Al alba, el paisaje se presentó ante ellos lóbrego y vacío, como si estuvieran en la luna o en un desierto remoto. Los cañones habían enmudecido. Cuando emprendieron la marcha, el enemigo despertó de nuevo, los estallidos aumentaron de tono, los proyectiles abrieron cráteres en la tierra.
Con la salida del sol, el mayor distribuyó a su gente. Se dispersaron, buscaron en varios sitios un camino por donde entrar en el intrincado laberinto para no provocar aglomeraciones innecesarias. Humbert caminaba detrás de Von Hagemann, medio aturdido por las explosiones, los silbidos y siseos; notó la tierra blanda y húmeda bajo las botas; vio ante sí una llanura pelada, con bultos, llena de cráteres; aquí y allá se veían los esqueletos negros de los árboles quemados, más allá restos de paredes que ya no se podían identificar. Reinaba un hedor a tierra mojada, fuego y muerte putrefacta.
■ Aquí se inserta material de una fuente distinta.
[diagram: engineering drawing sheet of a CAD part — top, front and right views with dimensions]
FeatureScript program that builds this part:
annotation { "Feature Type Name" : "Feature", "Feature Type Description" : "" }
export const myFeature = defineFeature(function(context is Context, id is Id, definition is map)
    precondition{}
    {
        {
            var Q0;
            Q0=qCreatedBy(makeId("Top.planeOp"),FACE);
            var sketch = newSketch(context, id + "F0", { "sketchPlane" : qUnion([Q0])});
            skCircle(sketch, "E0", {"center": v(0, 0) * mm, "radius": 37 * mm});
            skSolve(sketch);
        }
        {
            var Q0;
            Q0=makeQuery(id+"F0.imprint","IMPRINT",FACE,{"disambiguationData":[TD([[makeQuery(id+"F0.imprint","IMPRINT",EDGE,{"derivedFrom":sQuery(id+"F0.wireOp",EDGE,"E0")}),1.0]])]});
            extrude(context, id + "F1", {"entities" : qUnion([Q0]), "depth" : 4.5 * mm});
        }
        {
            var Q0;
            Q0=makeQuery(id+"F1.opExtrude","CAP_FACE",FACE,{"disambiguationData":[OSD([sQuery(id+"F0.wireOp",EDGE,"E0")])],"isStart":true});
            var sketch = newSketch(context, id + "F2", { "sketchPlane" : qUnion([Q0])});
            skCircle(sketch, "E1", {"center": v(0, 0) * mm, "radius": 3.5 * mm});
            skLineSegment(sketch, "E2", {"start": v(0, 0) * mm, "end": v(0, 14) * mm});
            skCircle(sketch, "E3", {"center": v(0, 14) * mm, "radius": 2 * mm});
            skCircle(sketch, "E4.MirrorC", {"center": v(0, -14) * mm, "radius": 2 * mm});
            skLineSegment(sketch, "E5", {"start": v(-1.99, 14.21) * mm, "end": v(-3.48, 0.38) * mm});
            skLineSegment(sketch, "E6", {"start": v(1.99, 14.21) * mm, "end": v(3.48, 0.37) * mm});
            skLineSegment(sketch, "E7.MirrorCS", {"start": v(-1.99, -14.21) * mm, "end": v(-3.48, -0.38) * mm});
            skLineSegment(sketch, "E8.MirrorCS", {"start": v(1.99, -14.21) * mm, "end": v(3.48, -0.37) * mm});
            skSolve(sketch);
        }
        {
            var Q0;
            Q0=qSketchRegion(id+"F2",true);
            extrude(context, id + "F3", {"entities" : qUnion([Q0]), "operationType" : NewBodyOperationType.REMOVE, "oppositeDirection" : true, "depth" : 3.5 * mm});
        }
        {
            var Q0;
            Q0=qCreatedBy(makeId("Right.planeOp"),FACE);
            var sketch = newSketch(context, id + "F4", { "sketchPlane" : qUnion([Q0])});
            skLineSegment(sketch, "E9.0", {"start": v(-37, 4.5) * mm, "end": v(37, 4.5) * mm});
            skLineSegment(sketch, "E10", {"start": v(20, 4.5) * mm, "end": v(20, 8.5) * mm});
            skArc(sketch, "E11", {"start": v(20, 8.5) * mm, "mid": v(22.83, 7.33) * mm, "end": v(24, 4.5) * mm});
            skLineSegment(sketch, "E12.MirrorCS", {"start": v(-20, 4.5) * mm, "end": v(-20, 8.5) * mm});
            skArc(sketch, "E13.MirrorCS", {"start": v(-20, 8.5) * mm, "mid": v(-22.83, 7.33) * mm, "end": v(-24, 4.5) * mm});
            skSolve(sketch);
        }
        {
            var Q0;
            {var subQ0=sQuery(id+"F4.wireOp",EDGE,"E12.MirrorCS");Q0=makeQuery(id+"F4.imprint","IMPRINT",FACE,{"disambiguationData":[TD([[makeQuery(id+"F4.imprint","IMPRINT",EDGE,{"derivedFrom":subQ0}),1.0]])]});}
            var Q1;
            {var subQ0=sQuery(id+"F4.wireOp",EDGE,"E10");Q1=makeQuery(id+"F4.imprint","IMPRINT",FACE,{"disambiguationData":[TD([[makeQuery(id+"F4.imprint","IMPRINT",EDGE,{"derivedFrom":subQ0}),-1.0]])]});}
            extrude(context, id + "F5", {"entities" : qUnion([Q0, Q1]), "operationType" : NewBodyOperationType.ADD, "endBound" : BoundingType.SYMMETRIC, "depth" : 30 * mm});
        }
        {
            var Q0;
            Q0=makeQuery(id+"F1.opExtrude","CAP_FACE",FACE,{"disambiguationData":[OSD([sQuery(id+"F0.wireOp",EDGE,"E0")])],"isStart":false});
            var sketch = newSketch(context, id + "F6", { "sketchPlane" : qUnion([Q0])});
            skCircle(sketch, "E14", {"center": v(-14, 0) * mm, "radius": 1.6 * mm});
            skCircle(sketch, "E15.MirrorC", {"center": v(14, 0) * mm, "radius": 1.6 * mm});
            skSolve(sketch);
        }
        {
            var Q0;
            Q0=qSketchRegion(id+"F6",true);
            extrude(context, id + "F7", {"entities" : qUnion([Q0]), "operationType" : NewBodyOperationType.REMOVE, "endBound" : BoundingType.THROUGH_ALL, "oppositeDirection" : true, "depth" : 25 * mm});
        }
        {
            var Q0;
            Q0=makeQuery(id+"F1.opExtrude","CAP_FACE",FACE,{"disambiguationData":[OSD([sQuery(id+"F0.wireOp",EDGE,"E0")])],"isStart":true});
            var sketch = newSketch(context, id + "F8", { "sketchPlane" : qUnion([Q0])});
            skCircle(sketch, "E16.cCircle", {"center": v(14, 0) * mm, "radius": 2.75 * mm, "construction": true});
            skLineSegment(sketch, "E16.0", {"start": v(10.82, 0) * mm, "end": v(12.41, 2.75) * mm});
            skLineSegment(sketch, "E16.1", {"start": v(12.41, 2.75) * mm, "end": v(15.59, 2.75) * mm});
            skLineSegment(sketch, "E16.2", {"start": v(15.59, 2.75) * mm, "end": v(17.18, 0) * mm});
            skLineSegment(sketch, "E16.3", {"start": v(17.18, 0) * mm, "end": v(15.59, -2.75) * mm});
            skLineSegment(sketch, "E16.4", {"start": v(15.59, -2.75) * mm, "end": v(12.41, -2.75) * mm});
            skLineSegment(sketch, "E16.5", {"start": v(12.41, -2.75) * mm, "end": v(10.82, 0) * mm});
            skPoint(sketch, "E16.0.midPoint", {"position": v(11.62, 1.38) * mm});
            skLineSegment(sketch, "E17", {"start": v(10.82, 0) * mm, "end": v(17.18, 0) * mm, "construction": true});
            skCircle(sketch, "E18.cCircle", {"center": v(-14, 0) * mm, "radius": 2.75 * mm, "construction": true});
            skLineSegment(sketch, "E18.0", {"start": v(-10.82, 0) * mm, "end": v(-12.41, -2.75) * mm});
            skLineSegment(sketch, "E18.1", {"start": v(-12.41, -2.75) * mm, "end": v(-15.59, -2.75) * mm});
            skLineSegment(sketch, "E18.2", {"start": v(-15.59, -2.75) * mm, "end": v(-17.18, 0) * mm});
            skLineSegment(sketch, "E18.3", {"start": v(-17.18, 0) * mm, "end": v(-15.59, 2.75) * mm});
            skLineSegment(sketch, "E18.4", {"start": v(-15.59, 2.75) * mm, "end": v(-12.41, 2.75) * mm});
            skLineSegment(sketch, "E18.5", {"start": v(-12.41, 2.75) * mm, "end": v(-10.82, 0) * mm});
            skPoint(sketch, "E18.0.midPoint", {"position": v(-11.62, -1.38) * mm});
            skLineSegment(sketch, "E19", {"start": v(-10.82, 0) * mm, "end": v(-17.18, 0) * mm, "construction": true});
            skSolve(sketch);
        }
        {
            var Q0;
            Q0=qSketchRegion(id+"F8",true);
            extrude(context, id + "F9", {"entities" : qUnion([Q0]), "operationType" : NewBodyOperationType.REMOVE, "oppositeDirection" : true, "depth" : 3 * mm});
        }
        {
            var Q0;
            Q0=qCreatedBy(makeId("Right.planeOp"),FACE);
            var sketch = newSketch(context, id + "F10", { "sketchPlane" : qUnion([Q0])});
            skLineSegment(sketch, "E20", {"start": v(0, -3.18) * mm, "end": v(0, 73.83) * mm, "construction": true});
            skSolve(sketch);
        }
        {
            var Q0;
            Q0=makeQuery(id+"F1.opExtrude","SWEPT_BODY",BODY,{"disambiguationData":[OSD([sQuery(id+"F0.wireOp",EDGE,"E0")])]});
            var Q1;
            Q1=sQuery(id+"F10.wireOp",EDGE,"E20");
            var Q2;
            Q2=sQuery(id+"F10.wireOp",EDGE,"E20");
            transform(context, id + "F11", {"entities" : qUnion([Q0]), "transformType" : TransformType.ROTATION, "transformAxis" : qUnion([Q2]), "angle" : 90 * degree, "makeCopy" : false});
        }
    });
—¡Abajo! —oyó que gritaban.
Alguien lo agarró del cuello y lo arrojó al suelo.
Se quedó a gatas, de nuevo en un estrecho sendero cubierto con tablas a los lados y planchas de madera en el suelo. Las trincheras. En vista del horror que imperaba ahí fuera, en ese paisaje lunar negro, aquel agujero en la tierra le pareció un refugio.
—Casi te da —exclamó Von Hagemann—. Vamos, muévete. Nuestra posición está más adelante.
Humbert avanzó a trompicones. Pasó junto a soldados mugrientos, depósitos de municiones, cajas de alimentos, compañeros dormidos, hombres medio desnudos que se buscaban piojos. La tierra temblaba con cada impacto, le atronaban los oídos, los disparos de fusil eran un continuo martilleo. La muerte era omnipresente, caminaba a su lado como una sombra.
Lo más extraño, sin embargo, fue que Humbert no se desmayó.